§ THE TASK:
For each line below that contains the string "potential", copy that line.

§ INPUT:
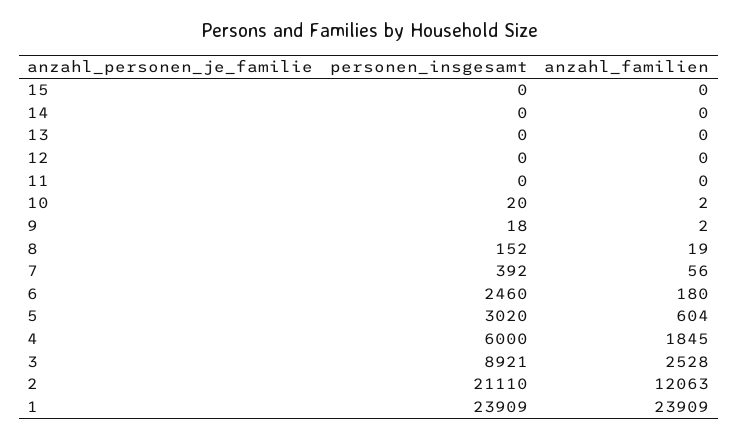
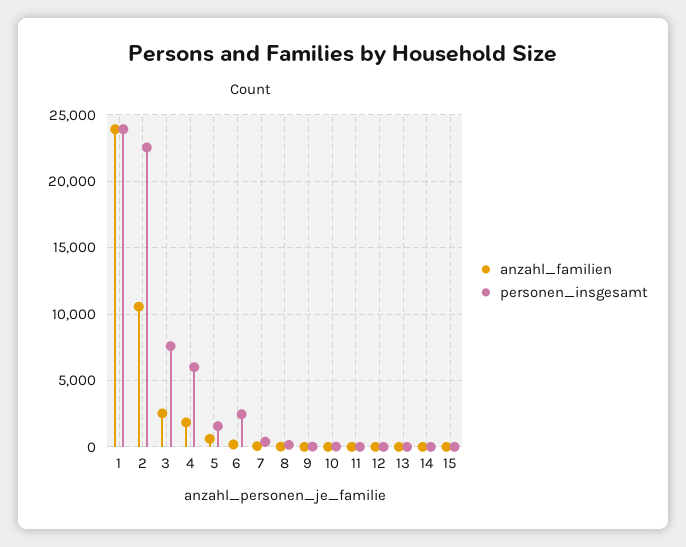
  {
    "personen_insgesamt": {
      "15": 0,
      "14": 0,
      "13": 0,
      "12": 0,
      "11": 0,
      "10": 20,
      "9": 18,
      "8": 152,
      "7": 392,
      "6": 2460,
-     "5": 3020,
+     "5": 1500,
      "4": 6000,
-     "3": 8921,
+     "3": 7500,
-     "2": 21110,
+     "2": 22500,
      "1": 23909
    },
    "anzahl_familien": {
      "15": 0,
      "14": 0,
      "13": 0,
      "12": 0,
      "11": 0,
      "10": 2,
      "9": 2,
      "8": 19,
      "7": 56,
      "6": 180,
      "5": 604,
      "4": 1845,
      "3": 2528,
-     "2": 12063,
+     "2": 10500,
      "1": 23909
    }
  }

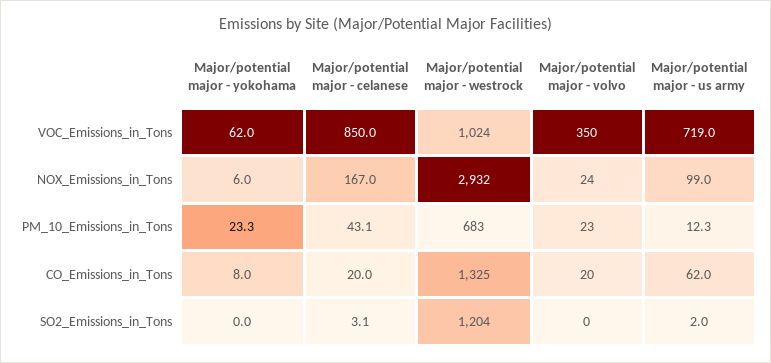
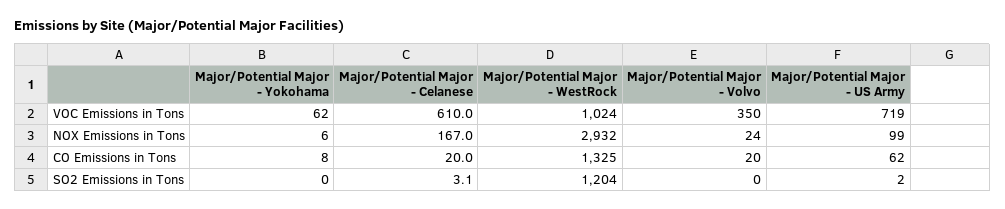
  {
    "Major/potential major - yokohama": {
      "VOC_Emissions_in_Tons": 62,
      "NOX_Emissions_in_Tons": 6,
-     "PM_10_Emissions_in_Tons": 23.3,
      "CO_Emissions_in_Tons": 8,
      "SO2_Emissions_in_Tons": 0
    },
    "Major/potential major - celanese": {
-     "VOC_Emissions_in_Tons": 850,
+     "VOC_Emissions_in_Tons": 610,
      "NOX_Emissions_in_Tons": 167,
-     "PM_10_Emissions_in_Tons": 43.1,
      "CO_Emissions_in_Tons": 20,
      "SO2_Emissions_in_Tons": 3.1
    },
    "Major/potential major - westrock": {
      "VOC_Emissions_in_Tons": 1024,
      "NOX_Emissions_in_Tons": 2932,
-     "PM_10_Emissions_in_Tons": 683,
      "CO_Emissions_in_Tons": 1325,
      "SO2_Emissions_in_Tons": 1204
    },
    "Major/potential major - volvo": {
      "VOC_Emissions_in_Tons": 350,
      "NOX_Emissions_in_Tons": 24,
-     "PM_10_Emissions_in_Tons": 23,
      "CO_Emissions_in_Tons": 20,
      "SO2_Emissions_in_Tons": 0
    },
    "Major/potential major - us army": {
      "VOC_Emissions_in_Tons": 719,
      "NOX_Emissions_in_Tons": 99,
-     "PM_10_Emissions_in_Tons": 12.3,
      "CO_Emissions_in_Tons": 62,
      "SO2_Emissions_in_Tons": 2
    }
  }

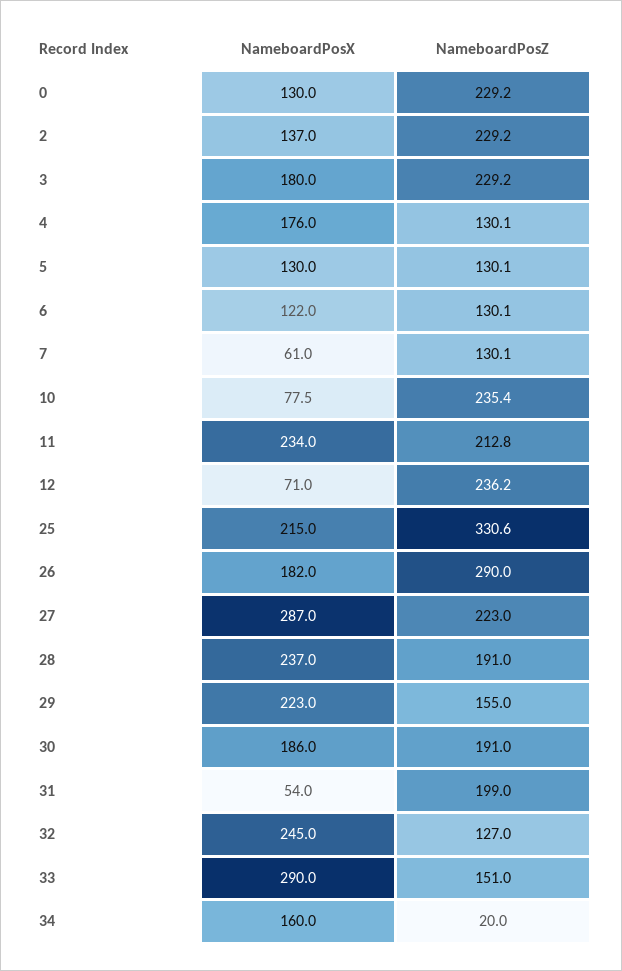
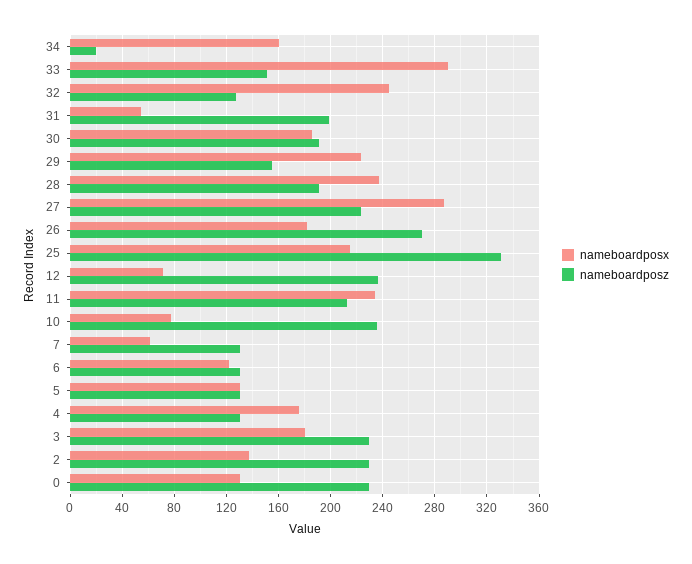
  {
    "NameboardPosX": {
      "0": 130,
      "2": 137,
      "3": 180,
      "4": 176,
      "5": 130,
      "6": 122,
      "7": 61,
      "10": 77.5,
      "11": 234,
      "12": 71,
      "25": 215,
      "26": 182,
      "27": 287,
      "28": 237,
      "29": 223,
      "30": 186,
      "31": 54,
      "32": 245,
      "33": 290,
      "34": 160
    },
    "NameboardPosZ": {
      "0": 229.2,
      "2": 229.2,
      "3": 229.2,
      "4": 130.1,
      "5": 130.1,
      "6": 130.1,
      "7": 130.1,
      "10": 235.4,
      "11": 212.8,
      "12": 236.2,
      "25": 330.6,
-     "26": 290,
+     "26": 270,
      "27": 223,
      "28": 191,
      "29": 155,
      "30": 191,
      "31": 199,
      "32": 127,
      "33": 151,
      "34": 20
    }
  }

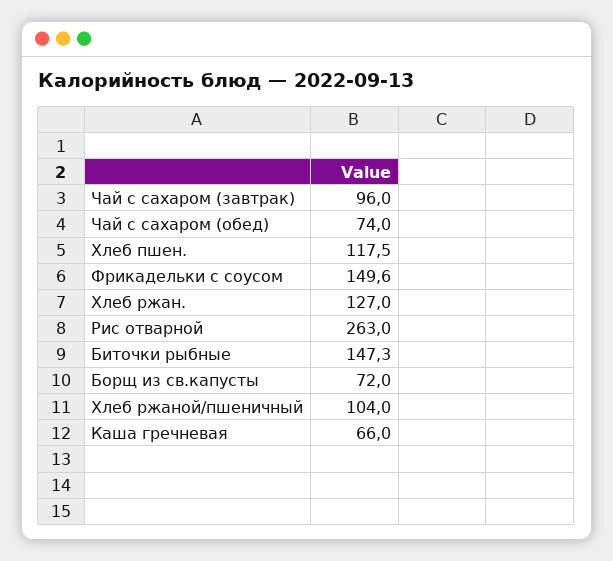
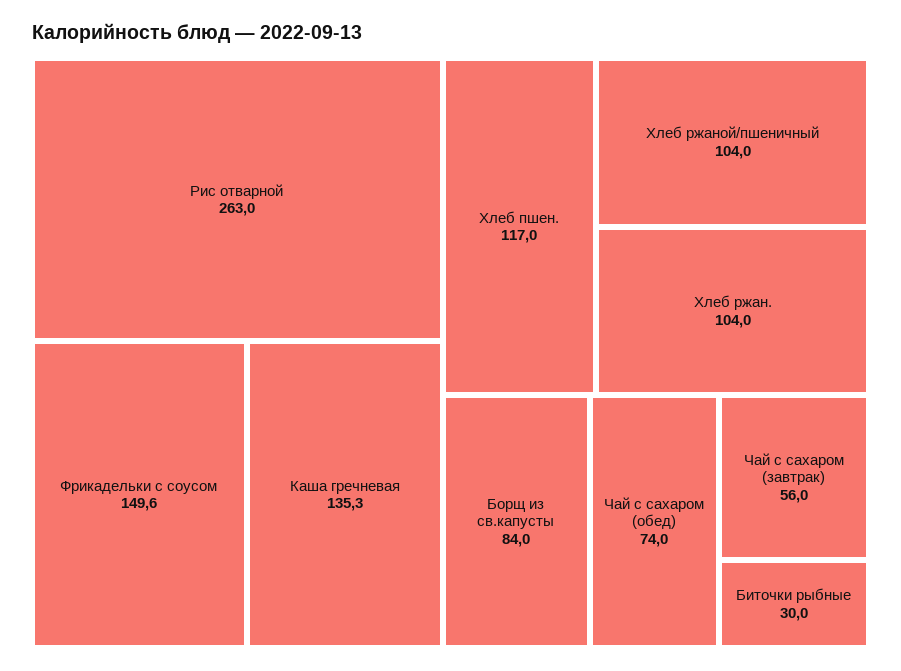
  {
-   "Чай с сахаром (завтрак)": 96,
+   "Чай с сахаром (завтрак)": 56,
    "Чай с сахаром (обед)": 74,
-   "Хлеб пшен.": 117.5,
+   "Хлеб пшен.": 117,
    "Фрикадельки с соусом": 149.6,
-   "Хлеб ржан.": 127,
+   "Хлеб ржан.": 104,
    "Рис отварной": 263,
-   "Биточки рыбные": 147.3,
+   "Биточки рыбные": 30,
-   "Борщ из св.капусты": 72,
+   "Борщ из св.капусты": 84,
    "Хлеб ржаной/пшеничный": 104,
-   "Каша гречневая": 66
+   "Каша гречневая": 135.3
  }

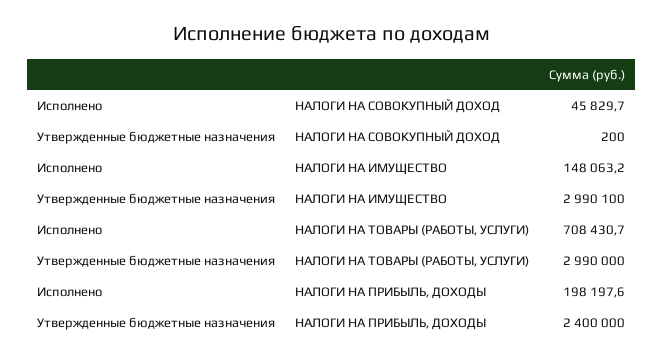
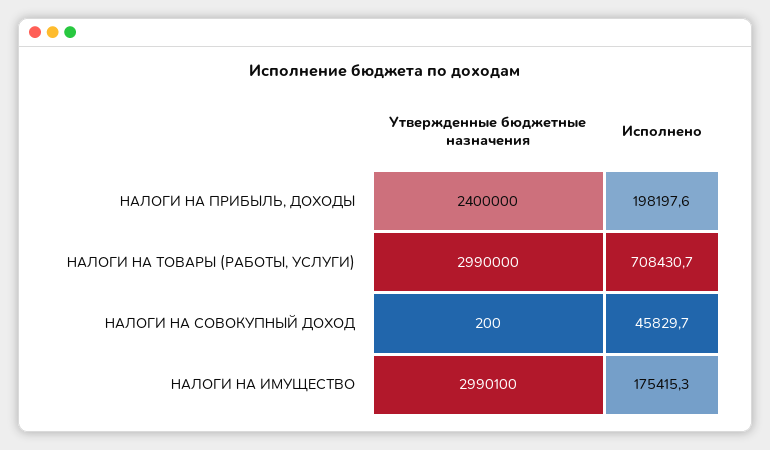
  {
    "Исполнено": {
      "НАЛОГИ НА СОВОКУПНЫЙ ДОХОД": 45829.7,
-     "НАЛОГИ НА ИМУЩЕСТВО": 148063.2,
+     "НАЛОГИ НА ИМУЩЕСТВО": 175415.3,
      "НАЛОГИ НА ТОВАРЫ (РАБОТЫ, УСЛУГИ)": 708430.7,
      "НАЛОГИ НА ПРИБЫЛЬ, ДОХОДЫ": 198197.6
    },
    "Утвержденные бюджетные назначения": {
      "НАЛОГИ НА СОВОКУПНЫЙ ДОХОД": 200,
      "НАЛОГИ НА ИМУЩЕСТВО": 2990100,
      "НАЛОГИ НА ТОВАРЫ (РАБОТЫ, УСЛУГИ)": 2990000,
      "НАЛОГИ НА ПРИБЫЛЬ, ДОХОДЫ": 2400000
    }
  }

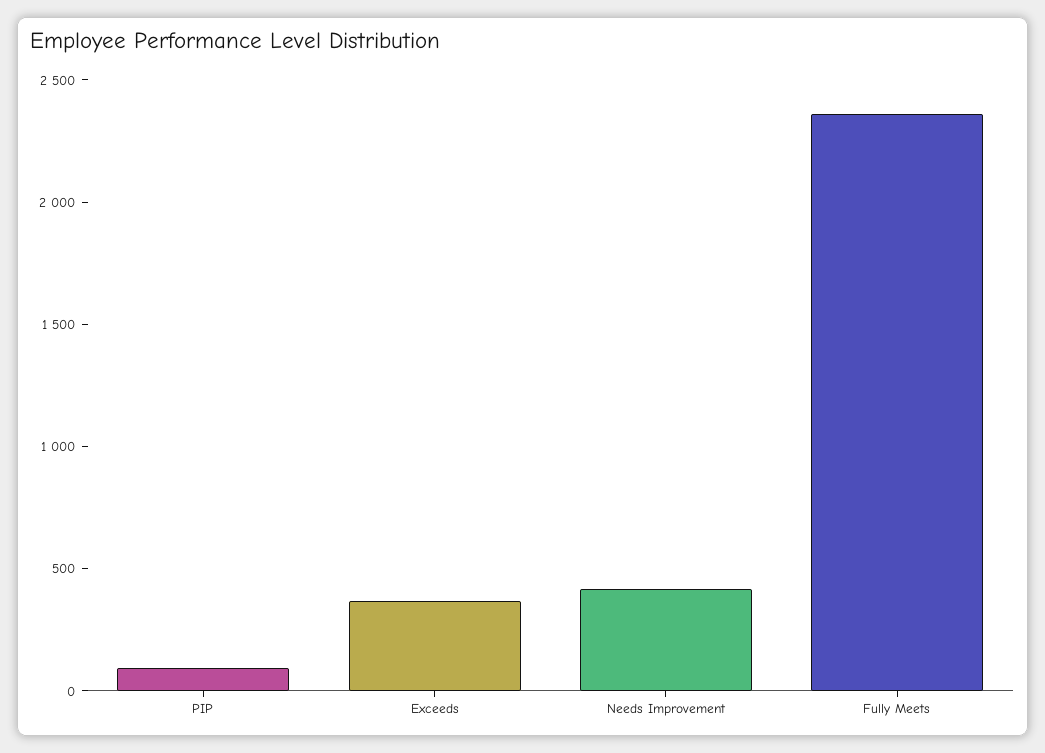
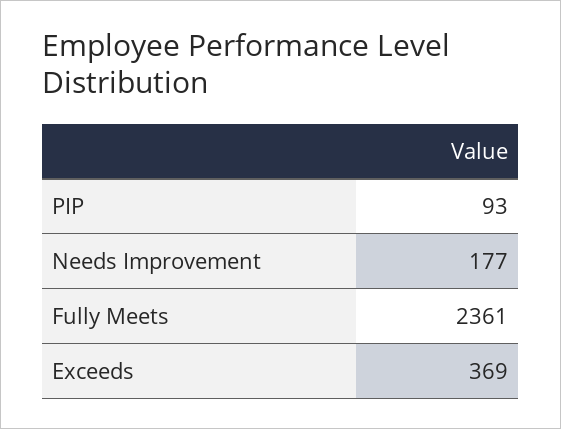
  {
    "PIP": 93,
    "Exceeds": 369,
-   "Needs Improvement": 400,
+   "Needs Improvement": 177,
    "Fully Meets": 2361
  }

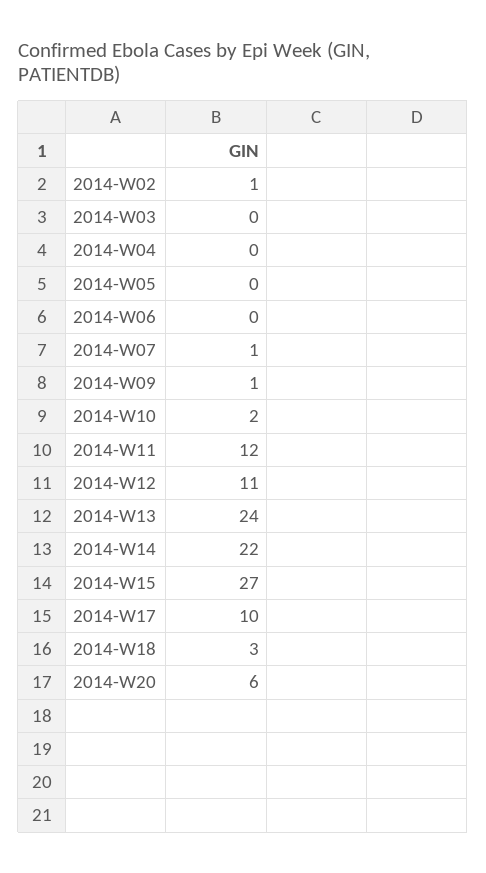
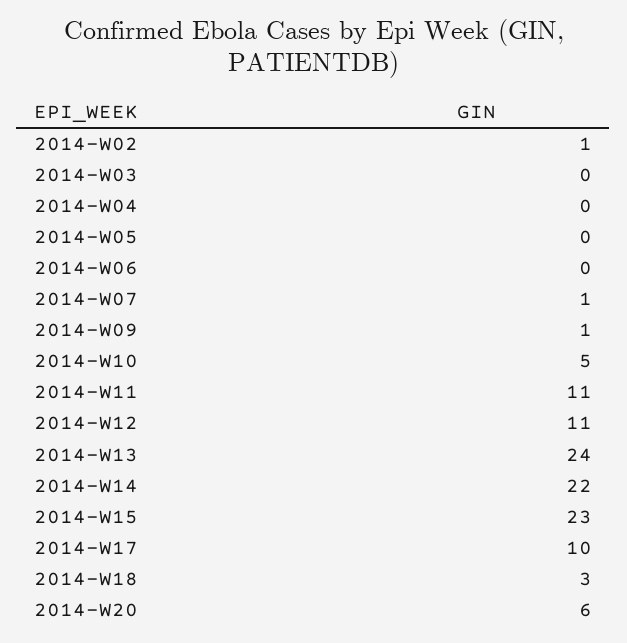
  {
    "2014-W02": 1,
    "2014-W03": 0,
    "2014-W04": 0,
    "2014-W05": 0,
    "2014-W06": 0,
    "2014-W07": 1,
    "2014-W09": 1,
-   "2014-W10": 2,
+   "2014-W10": 5,
-   "2014-W11": 12,
+   "2014-W11": 11,
    "2014-W12": 11,
    "2014-W13": 24,
    "2014-W14": 22,
-   "2014-W15": 27,
+   "2014-W15": 23,
    "2014-W17": 10,
    "2014-W18": 3,
    "2014-W20": 6
  }

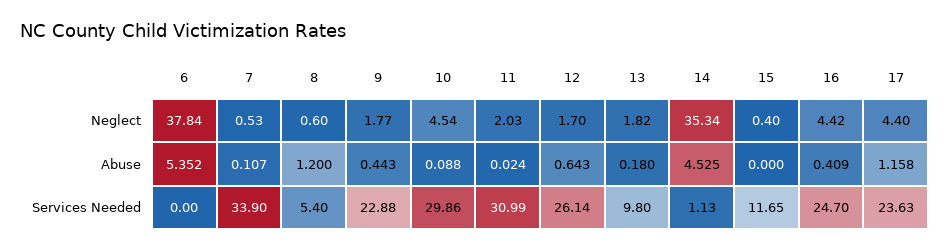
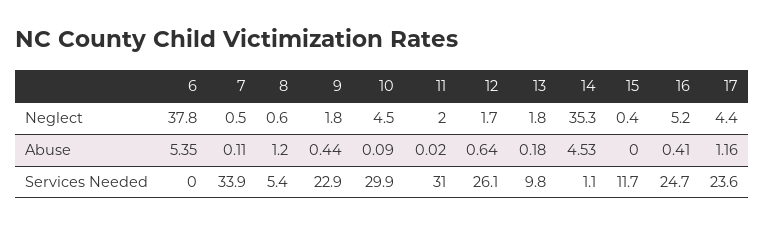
  {
    "6": {
      "Neglect": 37.84,
      "Abuse": 5.352,
      "Services Needed": 0
    },
    "7": {
      "Neglect": 0.53,
      "Abuse": 0.107,
      "Services Needed": 33.9
    },
    "8": {
      "Neglect": 0.6,
      "Abuse": 1.2,
      "Services Needed": 5.4
    },
    "9": {
      "Neglect": 1.77,
      "Abuse": 0.443,
      "Services Needed": 22.88
    },
    "10": {
      "Neglect": 4.54,
      "Abuse": 0.088,
      "Services Needed": 29.86
    },
    "11": {
      "Neglect": 2.03,
      "Abuse": 0.024,
      "Services Needed": 30.99
    },
    "12": {
      "Neglect": 1.7,
      "Abuse": 0.643,
      "Services Needed": 26.14
    },
    "13": {
      "Neglect": 1.82,
      "Abuse": 0.18,
      "Services Needed": 9.8
    },
    "14": {
      "Neglect": 35.34,
      "Abuse": 4.525,
      "Services Needed": 1.13
    },
    "15": {
      "Neglect": 0.4,
      "Abuse": 0,
      "Services Needed": 11.65
    },
    "16": {
-     "Neglect": 4.42,
+     "Neglect": 5.2,
      "Abuse": 0.409,
      "Services Needed": 24.7
    },
    "17": {
      "Neglect": 4.4,
      "Abuse": 1.158,
      "Services Needed": 23.63
    }
  }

§ SOLUTION FOR THIS EXERCISE:
    "Major/potential major - yokohama": {
    "Major/potential major - celanese": {
    "Major/potential major - westrock": {
    "Major/potential major - volvo": {
    "Major/potential major - us army": {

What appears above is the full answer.